**PAGE EXCERPT:**
****************

In other words, in full-blown spiritual enlightenment/ mystical awakenment, there is only ‘That’ (the unmanifest by whatever name) and the manifest – all time and all space and all form – is but a dream/an illusion/an appearance ... meaning that in reality there is neither creation nor destruction, and thus, neither bondage nor liberation/ neither a seeker after liberation nor the liberated’. (Richard, Actual Freedom List, No. 89b, 13 May 2005).

September 18 2005

RESPONDENT: ... based on my theoretical understanding I have just found myriads of quotes which indicate that they clearly taught the overcoming of the affective faculty.

RICHARD: Hmm ... eradicating is vastly different to overcoming, non?

RESPONDENT: First quote: [Un]-self-ishness, from the Indian point of view is an amoral state, in which no question of ‘Altruism’ can present itself, liberation being as much from the notion of ‘others’ as it is form the notion of ‘self’, and not in any sense a psychological state, but a liberation from all that is implied by the ‘psyche’ in the word ‘psychology’. [Ananda Coomaraswamy, Hinduism and Buddhism].

RICHARD: The experiential state which lies behind those words is (initially) one of union – a state of oneness as expressed in ‘We are all One’ for instance – and (ultimately) one of solipsism – a state of aloneness as expressed in ‘There is only That’ for example – so of course there is liberation from the notion of ‘others’ as well as ‘self’.

RESPONDENT: Here again you confuse a metaphysical realisation with a mystical state.

****************

Items listed in a dataset:
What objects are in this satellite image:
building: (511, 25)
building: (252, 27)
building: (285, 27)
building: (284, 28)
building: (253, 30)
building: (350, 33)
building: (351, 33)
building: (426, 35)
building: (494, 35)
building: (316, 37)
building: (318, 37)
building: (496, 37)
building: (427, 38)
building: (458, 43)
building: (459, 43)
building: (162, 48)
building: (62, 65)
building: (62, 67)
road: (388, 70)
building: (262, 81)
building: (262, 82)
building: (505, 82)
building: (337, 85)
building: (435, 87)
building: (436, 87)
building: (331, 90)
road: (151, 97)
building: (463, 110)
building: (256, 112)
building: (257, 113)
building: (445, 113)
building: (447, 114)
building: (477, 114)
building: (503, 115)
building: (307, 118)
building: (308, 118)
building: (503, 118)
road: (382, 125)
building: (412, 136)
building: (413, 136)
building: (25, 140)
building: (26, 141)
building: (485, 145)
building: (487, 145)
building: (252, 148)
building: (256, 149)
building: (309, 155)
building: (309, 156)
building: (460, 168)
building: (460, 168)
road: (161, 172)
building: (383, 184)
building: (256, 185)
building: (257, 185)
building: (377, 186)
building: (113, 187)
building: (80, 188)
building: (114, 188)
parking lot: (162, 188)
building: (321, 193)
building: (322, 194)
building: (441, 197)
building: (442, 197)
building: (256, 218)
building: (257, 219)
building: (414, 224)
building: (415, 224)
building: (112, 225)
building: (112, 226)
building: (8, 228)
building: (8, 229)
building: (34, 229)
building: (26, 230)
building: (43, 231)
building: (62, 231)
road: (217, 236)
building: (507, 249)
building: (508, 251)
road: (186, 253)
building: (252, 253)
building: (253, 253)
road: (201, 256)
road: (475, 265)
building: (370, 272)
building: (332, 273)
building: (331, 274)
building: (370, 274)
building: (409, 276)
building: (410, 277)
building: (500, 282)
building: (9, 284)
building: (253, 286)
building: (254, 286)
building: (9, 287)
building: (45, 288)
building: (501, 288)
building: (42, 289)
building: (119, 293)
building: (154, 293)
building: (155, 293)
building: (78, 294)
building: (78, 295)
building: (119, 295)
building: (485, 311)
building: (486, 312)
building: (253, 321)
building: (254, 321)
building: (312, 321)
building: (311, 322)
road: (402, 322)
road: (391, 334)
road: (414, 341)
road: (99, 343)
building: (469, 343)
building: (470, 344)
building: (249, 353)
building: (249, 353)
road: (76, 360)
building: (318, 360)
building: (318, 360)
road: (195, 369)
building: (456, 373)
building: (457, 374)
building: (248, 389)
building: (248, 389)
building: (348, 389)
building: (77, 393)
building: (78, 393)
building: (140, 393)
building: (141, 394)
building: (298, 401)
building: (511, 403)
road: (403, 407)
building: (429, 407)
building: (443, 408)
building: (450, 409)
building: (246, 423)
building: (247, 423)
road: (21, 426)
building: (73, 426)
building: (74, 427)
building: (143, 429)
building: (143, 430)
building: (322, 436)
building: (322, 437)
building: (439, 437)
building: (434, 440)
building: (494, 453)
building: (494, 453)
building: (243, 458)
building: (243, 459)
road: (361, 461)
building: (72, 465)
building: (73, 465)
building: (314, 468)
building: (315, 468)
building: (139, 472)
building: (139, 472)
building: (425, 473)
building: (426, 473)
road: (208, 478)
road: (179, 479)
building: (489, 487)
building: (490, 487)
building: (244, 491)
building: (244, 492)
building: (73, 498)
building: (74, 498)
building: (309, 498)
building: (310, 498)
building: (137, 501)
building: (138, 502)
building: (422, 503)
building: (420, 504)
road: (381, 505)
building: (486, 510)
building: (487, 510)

****************

**WHAT IS ASKED:**
1. In the dialogue on enlightenment, which work is given as the source of the respondent's first quote?
2. Resume the dialogue on enlightenment after its last line.

**RESPONSES TO THE EXERCISE:**
1. Hinduism and Buddhism, by Ananda Coomaraswamy.

2.
RICHARD: The following is what Mr. Ananda Coomaraswamy has to say on the page immediately prior to the one you quoted from above:

• ‘When the Indians speak of the Comprehensor (evamvit) of a given doctrine, they do not mean by this merely one who grasps the logical significance of a given proposition; they mean one who has ‘verified’ it in his own person, and *is* what he knows; for so long as we know only of our immortal Self, we are still in the realm of ignorance; we only really know it when we *become* it; we cannot really know it without *being* it’. [italics in original; emphasis added]. (page 65, ‘Hinduism and Buddhism’ by A. K. Coomaraswamy; ISBN 81-7304-227-6, Publ. Manohar 1999).

He unambiguously states that such a person [quote] ‘is’ [endquote] it; that such a person has [quote] ‘become’ [endquote] it; that such a person is [quote] ‘being’ [endquote] it.

*

RICHARD: In regards to altruism: the word altruism can be used in two distinctly different ways – in a virtuous sense (as in being unselfish), such as the author you quoted is using it, ...

RESPONDENT: How can you misrepresent the words of the author in such ways?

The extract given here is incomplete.